IHRE AUFGABEN:
**A)** Geben Sie den Absatz des Interviews, der mit „Im ersten Jahr seiner Amtszeit“ beginnt, in kürzerer Form wieder und behalten Sie dabei die wichtigsten Fakten bei.
**B)** Nennen Sie den Namen der Menschenrechtlerin, die sich laut dem Interview trotz der Drohungen nicht einschüchtern lässt.

TEXTAUSSCHNITT:
******
„Wir werden als Staatsfeinde dargestellt“

Menschenrechtler
Präsident Rodrigo Duterte führt seinen Krieg gegen Drogen mit großer Brutalität. Kritiker werden beschimpft und bedroht. Die Menschenrechtlerin Nymia Pimentel Simbulan lässt sich trotzdem nicht einschüchtern.

Präsident Duterte ist bekannt für seine Abneigung gegenüber Menschenrechtsaktivisten. Welche Schikanen haben Sie erlebt?
Im ersten Jahr seiner Amtszeit lief das vor allem über die sozialen Medien. Jedes Mal, wenn wir die Politik der Regierung kritisiert haben, vor allem im Zusammenhang mit ihrem Krieg gegen Drogen, gossen eifrige Unterstützer der Regierung und regierungstreue Trolle etwa bei Facebook einen Schwall von Beschimpfungen, Beleidigungen und Drohungen über uns aus. Einmal waren die Botschaften direkt gegen mich persönlich gerichtet. Seitdem kümmern sich Menschenrechtsorganisationen auf den Philippinen verstärkt um die persönliche Sicherheit und den Schutz ihrer Mitglieder und Mitarbeiter.

Wofür engagieren Sie sich zurzeit besonders?
******
DATENEINTRÄGE:
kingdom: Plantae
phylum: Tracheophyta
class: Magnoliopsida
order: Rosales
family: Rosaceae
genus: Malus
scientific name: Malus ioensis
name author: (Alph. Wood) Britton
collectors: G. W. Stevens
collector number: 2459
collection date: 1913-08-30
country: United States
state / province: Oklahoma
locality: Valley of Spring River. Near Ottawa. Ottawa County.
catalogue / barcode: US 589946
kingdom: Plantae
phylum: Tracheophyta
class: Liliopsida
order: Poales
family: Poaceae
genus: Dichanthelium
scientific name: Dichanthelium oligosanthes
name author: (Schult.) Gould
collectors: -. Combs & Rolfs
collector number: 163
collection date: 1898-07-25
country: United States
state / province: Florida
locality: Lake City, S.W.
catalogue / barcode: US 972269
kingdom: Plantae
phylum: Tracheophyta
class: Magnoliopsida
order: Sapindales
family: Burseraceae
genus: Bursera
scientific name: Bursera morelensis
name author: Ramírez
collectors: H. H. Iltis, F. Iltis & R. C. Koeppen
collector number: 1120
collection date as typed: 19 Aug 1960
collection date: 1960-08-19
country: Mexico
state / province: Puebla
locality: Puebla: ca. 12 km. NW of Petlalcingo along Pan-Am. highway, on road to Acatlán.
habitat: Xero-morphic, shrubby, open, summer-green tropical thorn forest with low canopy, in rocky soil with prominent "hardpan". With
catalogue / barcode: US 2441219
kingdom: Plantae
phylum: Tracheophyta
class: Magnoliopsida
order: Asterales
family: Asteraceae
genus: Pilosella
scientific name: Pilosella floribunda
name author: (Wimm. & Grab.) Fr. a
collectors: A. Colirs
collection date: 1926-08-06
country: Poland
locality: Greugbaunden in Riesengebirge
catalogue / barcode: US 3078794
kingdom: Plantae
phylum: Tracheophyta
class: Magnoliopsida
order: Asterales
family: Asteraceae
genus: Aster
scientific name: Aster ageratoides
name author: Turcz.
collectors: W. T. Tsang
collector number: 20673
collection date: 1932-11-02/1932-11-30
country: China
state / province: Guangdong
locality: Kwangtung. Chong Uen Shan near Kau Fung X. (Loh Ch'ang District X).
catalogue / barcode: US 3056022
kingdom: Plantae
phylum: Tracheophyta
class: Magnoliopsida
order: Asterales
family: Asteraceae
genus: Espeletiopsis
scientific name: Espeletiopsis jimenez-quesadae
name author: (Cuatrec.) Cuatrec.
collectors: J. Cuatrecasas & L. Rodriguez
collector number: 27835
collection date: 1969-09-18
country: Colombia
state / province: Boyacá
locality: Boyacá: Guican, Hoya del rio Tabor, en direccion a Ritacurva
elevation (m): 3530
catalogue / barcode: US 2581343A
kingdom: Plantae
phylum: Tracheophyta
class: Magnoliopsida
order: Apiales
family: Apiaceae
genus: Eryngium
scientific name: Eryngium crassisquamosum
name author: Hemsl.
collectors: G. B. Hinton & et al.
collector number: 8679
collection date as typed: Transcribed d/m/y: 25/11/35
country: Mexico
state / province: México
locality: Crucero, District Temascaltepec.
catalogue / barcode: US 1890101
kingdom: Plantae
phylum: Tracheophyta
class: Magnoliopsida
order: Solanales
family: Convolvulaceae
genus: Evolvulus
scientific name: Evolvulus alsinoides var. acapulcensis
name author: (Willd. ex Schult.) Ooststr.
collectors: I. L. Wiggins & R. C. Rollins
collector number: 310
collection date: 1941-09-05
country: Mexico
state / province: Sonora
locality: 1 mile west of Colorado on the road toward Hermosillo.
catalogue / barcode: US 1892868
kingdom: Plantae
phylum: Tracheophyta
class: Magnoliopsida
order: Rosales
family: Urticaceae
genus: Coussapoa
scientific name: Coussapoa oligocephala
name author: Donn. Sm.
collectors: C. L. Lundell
******
ERWARTETE ANTWORTEN:
**A)** Im ersten Amtsjahr Dutertes liefen die Schikanen vor allem über die sozialen Medien. Bei jeder Kritik an der Regierungspolitik, besonders am Krieg gegen Drogen, überschütteten eifrige Regierungsanhänger und regierungstreue Trolle die Kritiker mit Beschimpfungen, Beleidigungen und Drohungen, etwa bei Facebook. Einmal richteten sich die Botschaften direkt gegen Nymia Pimentel Simbulan persönlich. Seitdem kümmern sich Menschenrechtsorganisationen auf den Philippinen verstärkt um die Sicherheit und den Schutz ihrer Mitglieder und Mitarbeiter.

**B)** Nymia Pimentel Simbulan